At a virtual meeting of Putin's Security Council in Moscow, Foreign Minister Sergei Lavrov said their government has been "quite proactive" in trying to keep the treaty alive. Lavrov said Russian diplomats have been "emphasizing our initiative to take a decision without delay to extend the New START, set to expire in February 2021, for a new five-year term without any preconditions" in talks with the Americans.
"This initiative remains on the table," said Lavrov, according to a Kremlin transcipt. "In reply, the United States has sent us its proposals, which have been presented as conditions, or rather preconditions for the extension of the New START."
Putin then instructed Lavrov to offer to extend the treaty for one year without conditions. "It would be extremely sad if this treaty ceased to exist and was not replaced by another fundamental document of this kind," Putin told his council's meeting.
"During all the previous years, the New START worked and worked properly, performing its fundamental role as a constraint curtailing the arms race and a tool of arms control," he added. "It is clear that we have new weapons systems that the American side lacks, at least for the time being. But we are not refusing to discuss this aspect of the matter as well."
In recent days, Trump seemed to be pushing for a foreign policy win before Election Day. His special envoy for arms control, Marshall Billingslea, publicly declared just last week that “important progress” had been made towards renewing this key part of the Cold War-era’s nuclear arms control regime. Prior to those efforts, Trump let more than a year pass without holding nuclear disarmament talks with Russia.
'A relatively straightforward proposal'
New START is set to expire on February 5, 2021, just 16 days after the next U.S. president takes office on January 20. It is not clear what Trump might do if he is reelected. If his challenger, former Vice President Joe Biden, wins the November 3 election, he said he would immediately seek to renew New START before it lapses.
But on Friday, Trump's national security adviser, Robert O'Brien, told an Aspen Institute forum that the Trump administration wanted Russia to freeze its entire stockpile — including some nuclear weapons that are not included in the treaty — for one year.
"We made a proposal. It was a relatively straightforward proposal that we extend New START for a year and the Russians would cap nuclear warheads for a year," he said. "I thought we had favorable movement on that front."

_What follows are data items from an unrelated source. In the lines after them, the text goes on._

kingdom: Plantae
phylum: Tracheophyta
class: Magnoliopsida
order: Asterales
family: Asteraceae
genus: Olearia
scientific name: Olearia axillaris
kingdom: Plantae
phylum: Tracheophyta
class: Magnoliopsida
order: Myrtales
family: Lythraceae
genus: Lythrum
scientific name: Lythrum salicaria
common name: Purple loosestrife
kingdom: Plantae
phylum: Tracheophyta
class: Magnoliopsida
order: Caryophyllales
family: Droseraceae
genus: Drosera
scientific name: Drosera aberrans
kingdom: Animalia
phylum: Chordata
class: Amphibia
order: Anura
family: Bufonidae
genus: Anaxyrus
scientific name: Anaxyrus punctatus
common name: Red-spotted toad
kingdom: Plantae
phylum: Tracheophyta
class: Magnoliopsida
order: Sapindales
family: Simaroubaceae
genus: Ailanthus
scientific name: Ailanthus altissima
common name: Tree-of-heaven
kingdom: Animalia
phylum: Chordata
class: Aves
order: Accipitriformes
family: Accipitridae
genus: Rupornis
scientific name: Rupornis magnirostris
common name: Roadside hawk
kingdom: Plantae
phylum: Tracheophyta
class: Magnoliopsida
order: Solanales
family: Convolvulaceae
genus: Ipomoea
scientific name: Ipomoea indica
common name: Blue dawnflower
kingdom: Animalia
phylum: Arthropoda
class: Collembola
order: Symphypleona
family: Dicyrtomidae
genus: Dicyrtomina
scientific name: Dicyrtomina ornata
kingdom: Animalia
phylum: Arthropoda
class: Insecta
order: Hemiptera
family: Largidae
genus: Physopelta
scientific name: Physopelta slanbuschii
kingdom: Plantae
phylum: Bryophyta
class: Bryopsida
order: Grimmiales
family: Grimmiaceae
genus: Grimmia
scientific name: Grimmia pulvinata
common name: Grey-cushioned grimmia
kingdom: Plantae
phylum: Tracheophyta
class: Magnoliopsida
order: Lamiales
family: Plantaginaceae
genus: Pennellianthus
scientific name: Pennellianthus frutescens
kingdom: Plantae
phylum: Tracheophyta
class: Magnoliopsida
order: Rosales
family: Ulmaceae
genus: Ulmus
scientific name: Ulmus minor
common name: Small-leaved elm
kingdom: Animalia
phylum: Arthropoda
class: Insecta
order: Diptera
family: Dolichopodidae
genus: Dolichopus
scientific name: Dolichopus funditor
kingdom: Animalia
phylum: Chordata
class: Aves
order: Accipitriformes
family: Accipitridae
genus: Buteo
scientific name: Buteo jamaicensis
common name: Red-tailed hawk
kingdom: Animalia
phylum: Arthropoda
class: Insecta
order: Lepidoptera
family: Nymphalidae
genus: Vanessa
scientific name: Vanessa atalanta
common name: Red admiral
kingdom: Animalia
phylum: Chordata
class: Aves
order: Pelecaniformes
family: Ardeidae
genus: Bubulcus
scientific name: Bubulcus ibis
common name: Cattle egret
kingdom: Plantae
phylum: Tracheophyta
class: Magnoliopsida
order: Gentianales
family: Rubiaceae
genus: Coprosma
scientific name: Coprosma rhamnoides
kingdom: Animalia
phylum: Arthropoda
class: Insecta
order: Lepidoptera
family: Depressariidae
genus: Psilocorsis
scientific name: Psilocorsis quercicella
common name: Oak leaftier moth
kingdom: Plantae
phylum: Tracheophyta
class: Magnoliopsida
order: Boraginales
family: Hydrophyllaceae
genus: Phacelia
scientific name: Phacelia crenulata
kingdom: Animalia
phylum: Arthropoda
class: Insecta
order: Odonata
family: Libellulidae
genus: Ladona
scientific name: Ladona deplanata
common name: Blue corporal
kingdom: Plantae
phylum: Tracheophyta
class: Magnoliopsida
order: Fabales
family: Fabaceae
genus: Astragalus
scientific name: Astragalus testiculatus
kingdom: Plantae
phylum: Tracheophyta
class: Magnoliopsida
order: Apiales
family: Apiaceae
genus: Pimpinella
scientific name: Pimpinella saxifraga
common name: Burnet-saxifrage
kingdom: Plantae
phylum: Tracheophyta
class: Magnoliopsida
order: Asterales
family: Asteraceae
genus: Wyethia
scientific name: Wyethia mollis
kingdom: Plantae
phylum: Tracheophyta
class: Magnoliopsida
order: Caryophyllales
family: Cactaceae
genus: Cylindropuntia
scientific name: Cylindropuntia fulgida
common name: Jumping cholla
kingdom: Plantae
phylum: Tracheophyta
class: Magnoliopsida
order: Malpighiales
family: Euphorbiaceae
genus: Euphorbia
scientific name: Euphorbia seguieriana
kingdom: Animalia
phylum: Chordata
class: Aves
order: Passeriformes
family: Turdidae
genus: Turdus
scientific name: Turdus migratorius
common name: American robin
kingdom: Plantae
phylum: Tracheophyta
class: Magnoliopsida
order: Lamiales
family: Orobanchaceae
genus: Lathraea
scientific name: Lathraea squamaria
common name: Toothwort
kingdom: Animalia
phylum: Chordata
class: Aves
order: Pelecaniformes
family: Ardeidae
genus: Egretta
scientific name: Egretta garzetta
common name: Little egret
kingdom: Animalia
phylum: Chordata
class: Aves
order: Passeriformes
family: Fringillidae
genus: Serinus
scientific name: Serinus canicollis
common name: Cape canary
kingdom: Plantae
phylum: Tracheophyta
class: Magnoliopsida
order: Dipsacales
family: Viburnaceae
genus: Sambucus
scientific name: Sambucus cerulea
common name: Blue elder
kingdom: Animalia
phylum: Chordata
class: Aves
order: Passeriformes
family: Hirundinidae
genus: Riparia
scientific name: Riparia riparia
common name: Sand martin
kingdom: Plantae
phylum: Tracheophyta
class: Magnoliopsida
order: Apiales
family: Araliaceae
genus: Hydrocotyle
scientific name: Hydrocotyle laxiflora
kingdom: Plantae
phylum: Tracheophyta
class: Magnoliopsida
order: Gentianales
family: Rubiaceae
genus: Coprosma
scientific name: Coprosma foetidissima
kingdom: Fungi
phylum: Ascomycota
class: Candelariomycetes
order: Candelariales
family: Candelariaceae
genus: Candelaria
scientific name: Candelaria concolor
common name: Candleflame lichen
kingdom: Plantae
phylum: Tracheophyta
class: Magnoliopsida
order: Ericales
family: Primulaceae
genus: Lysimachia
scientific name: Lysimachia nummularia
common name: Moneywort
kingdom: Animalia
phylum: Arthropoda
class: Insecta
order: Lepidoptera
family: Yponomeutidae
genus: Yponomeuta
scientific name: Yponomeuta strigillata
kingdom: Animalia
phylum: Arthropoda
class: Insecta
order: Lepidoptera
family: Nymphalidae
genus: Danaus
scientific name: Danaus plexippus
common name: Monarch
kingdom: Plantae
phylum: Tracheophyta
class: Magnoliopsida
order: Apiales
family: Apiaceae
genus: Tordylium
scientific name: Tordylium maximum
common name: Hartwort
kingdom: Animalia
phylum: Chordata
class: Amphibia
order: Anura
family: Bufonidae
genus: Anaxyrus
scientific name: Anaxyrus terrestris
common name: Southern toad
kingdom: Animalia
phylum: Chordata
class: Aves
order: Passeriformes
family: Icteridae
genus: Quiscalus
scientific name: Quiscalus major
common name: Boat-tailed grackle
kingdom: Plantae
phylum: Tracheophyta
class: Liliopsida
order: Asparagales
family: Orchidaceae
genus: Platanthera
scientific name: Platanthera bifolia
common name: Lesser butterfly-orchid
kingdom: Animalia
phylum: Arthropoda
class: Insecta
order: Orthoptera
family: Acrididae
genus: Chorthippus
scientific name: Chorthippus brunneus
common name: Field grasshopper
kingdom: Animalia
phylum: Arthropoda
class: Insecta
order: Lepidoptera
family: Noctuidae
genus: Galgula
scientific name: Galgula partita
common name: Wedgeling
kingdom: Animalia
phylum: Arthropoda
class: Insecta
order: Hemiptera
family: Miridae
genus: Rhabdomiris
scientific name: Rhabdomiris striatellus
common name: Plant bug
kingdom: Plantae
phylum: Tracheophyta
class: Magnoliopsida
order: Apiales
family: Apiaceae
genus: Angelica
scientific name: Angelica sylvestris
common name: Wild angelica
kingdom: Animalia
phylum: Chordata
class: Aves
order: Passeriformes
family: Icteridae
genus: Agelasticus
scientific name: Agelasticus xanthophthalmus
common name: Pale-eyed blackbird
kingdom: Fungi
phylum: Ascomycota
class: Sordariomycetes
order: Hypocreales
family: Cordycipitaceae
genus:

Later, he tweeted the administration's refusal to accept Putin's offer. "The United States proposed an extension of New START for one year, in exchange for Russia and the United States capping all nuclear warheads during that period," O'Brien said.
"This would have been a win for both sides, and we believed the Russians were willing to accept this proposal when I met with my counterpart in Geneva," he said, referring to his talks on October 2 with Russian Federal Security Service Director Nikolai Patrushev. "President Putin’s response today to extend New START without freezing nuclear warheads is a non-starter."
The United States and Russia only resumed nuclear disarmament talks at Vienna in late June. For a year, Trump ignored Putin’s offer to hold talks, saying he wanted China included in negotiations to extend New START, which took effect in 2011 and replaced the START treaty that operated from 2004 to 2009.
Trump also allowed the Intermediate-Range Nuclear Forces Treaty, or INF Treaty, to lapse between the United States and Russia last year. Former U.S. President Ronald Reagan and Soviet leader Mikhail Gorbachev had signed into law the INF Treaty, which banned the use of all U.S. and Soviet land-based ballistic and cruise missiles that could strike targets between 500 and 5,500 kilometers away.
The INF Treaty, effective from June 1, 1988 until August 2, 2019, was important to European security, helping to bring about the destruction of almost 2,700 missiles and their launchers.